There’s still lots of football to go!
The NFL is not quite halfway through its season and the Big 10 is just two games in. This weekend, two rookie quarterbacks, Joe Burrow of Cincinnati and Tua Tagovailoa of Miami were on the winning ends of their matches against the Titans and Rams respectively. The two highly touted draft picks gave NFL fans a peek into the future. Meanwhile, in week one of the Big Ten season, Wisconsin’s Graham Mertz set a record for completion percentages in his debut game against Illinois.
Despite these milestones the impacts of the pandemic still remain prevalent. In the NFL, positive tests seem just a heartbeat away each week. Practices and facilities have been shut down and a handful of games this season have had to be rescheduled.
To weigh in on this unique and challenging year, I interacted with popular Packers’ broadcaster Wayne Larrivee, who’s also covered tons of Big Ten football during his terrific and decades-long career.
Larrivee is in his 22nd season calling Green Bay games and was previously the Voice of the Bears for three seasons. His first NFL gig was with the Chiefs where he spent seven years. Wayne has also done television for the Bulls, Cubs and Big Ten football. Nationally, he’s covered the NFL for Westwood One.
Wayne focused on various aspects, from the impact of empty stadiums to his experience covering Aaron Rodgers. Based on his thoughts, it seemed that the NFL and eventually the Big 10 were determined to find a way to play this season.
Through the spring and early summer, did you expect the Packers to play or did the uncertainty of the virus make you doubtful?
I always thought the NFL would find a way to play this season. There is a lot of control the league can exert on both its franchises and players. I believe one of the keys is the fact that the league and the NFLPA came together and worked out the details to operate through this pandemic. The NFL had time to digest how the NBA and MLB handled their seasons and in fact learned a lot from baseball on how to handle cases of Covid-19 and the rescheduling process of postponed games.

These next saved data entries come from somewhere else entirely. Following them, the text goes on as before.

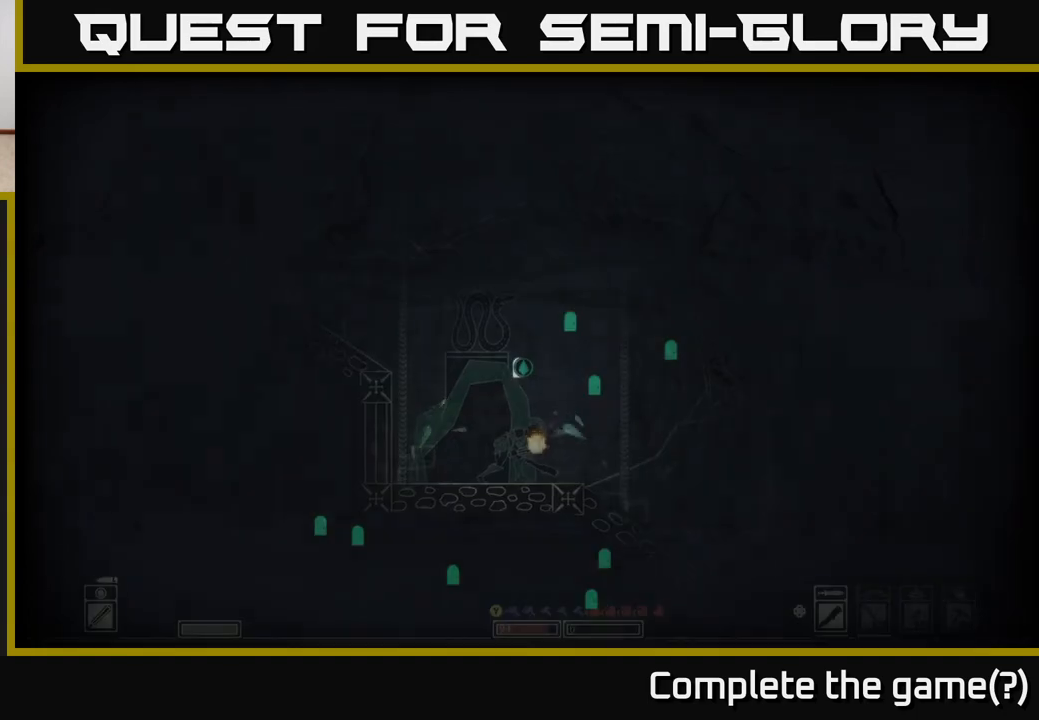
{"buttons": [], "left_stick": "center", "right_stick": "up-right", "events": [[150, "X", "up"], [500, "right_stick", "up-right"]]}
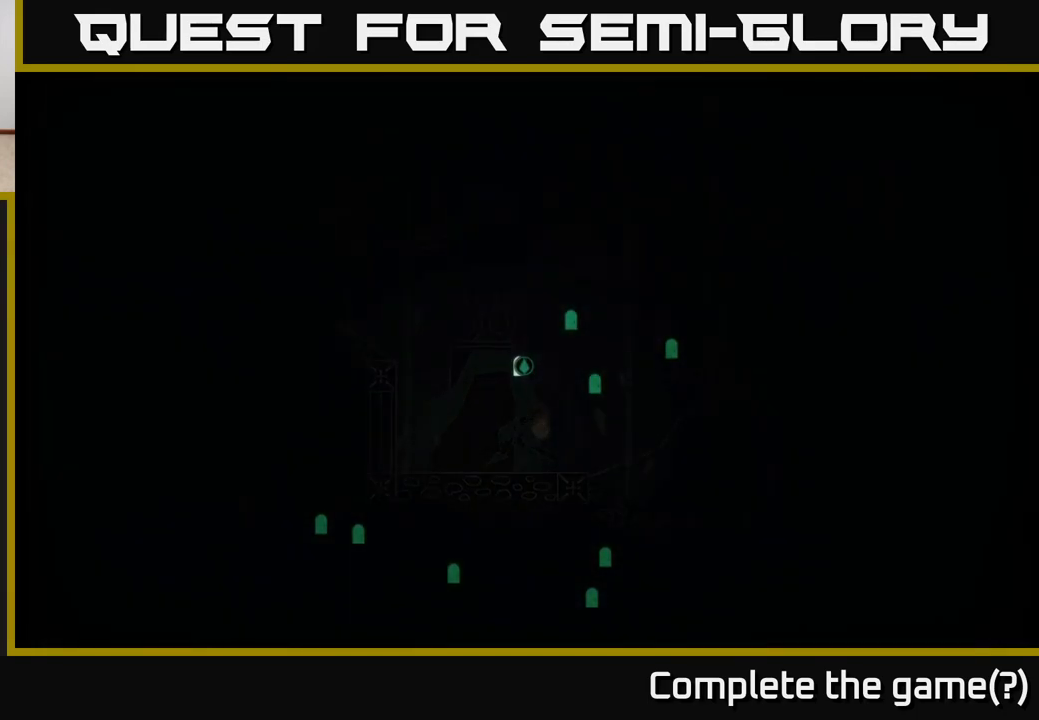
{"buttons": [], "left_stick": "right", "right_stick": "up-right", "events": [[300, "left_stick", "right"]]}
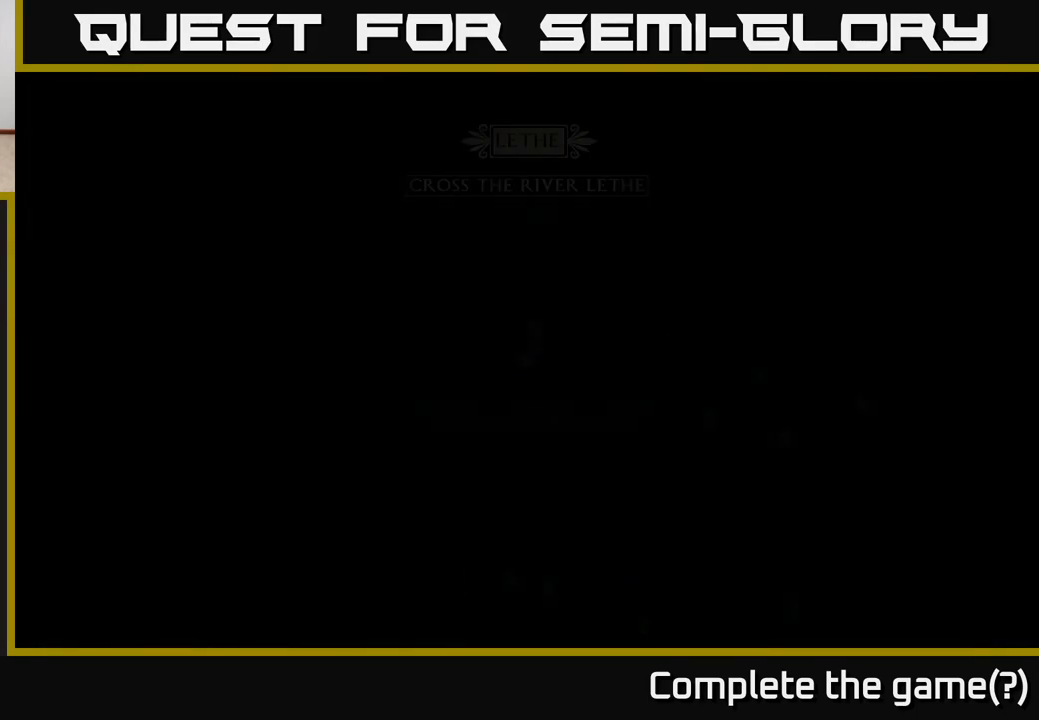
{"buttons": [], "left_stick": "center", "right_stick": "up-right", "events": [[17, "left_stick", "center"]]}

Give the players some credit in that their discipline away from the team facilities throughout this season is a big reason why the NFL has had so few Covid issues. It is not practical for the NFL to do a bubble like the NBA did because there are too many people involved. From what I understand there is consideration of using a bubble concept when we get to the postseason but that has not been decided as of yet.
What are your thoughts on the NFL’s handling of the pandemic vs. the Big Ten’s? Which of the two had the better approach and why?
I don’t have a real handle on how the Big Ten and PAC 12 are handling the pandemic because the Big Ten season has really just begun and the Pac 12 starts the first weekend of November. They might have been a bit premature in cancelling their seasons early. When it became apparent that the SEC and ACC could get through the process of playing games this season, it made the Big Ten and Pac 12 reconsider their decisions to cancel. The NFL, as mentioned, under the circumstances, has done as good a job through this pandemic as can be expected.
How has the lack of fans impacted your broadcasts of the Packers or other football announcers this season, be it college or pro?
It is strange to see an empty stadium but quite frankly once they kickoff my attention is on the field and not in the stands, so I don’t see a big difference. What the crowd does is provide the atmosphere and their reaction to each play is a part of my description of the action. My call can sometimes rise and fall with the roar of the crowd, so I personally miss the fans. Our games sound better in a full stadium with an engaged fan base.
Don’t think empty stadiums affect the broadcasts all that much from a broadcasting standpoint. But as I said, the crowd and its reactions make a big difference in the sound of the broadcast.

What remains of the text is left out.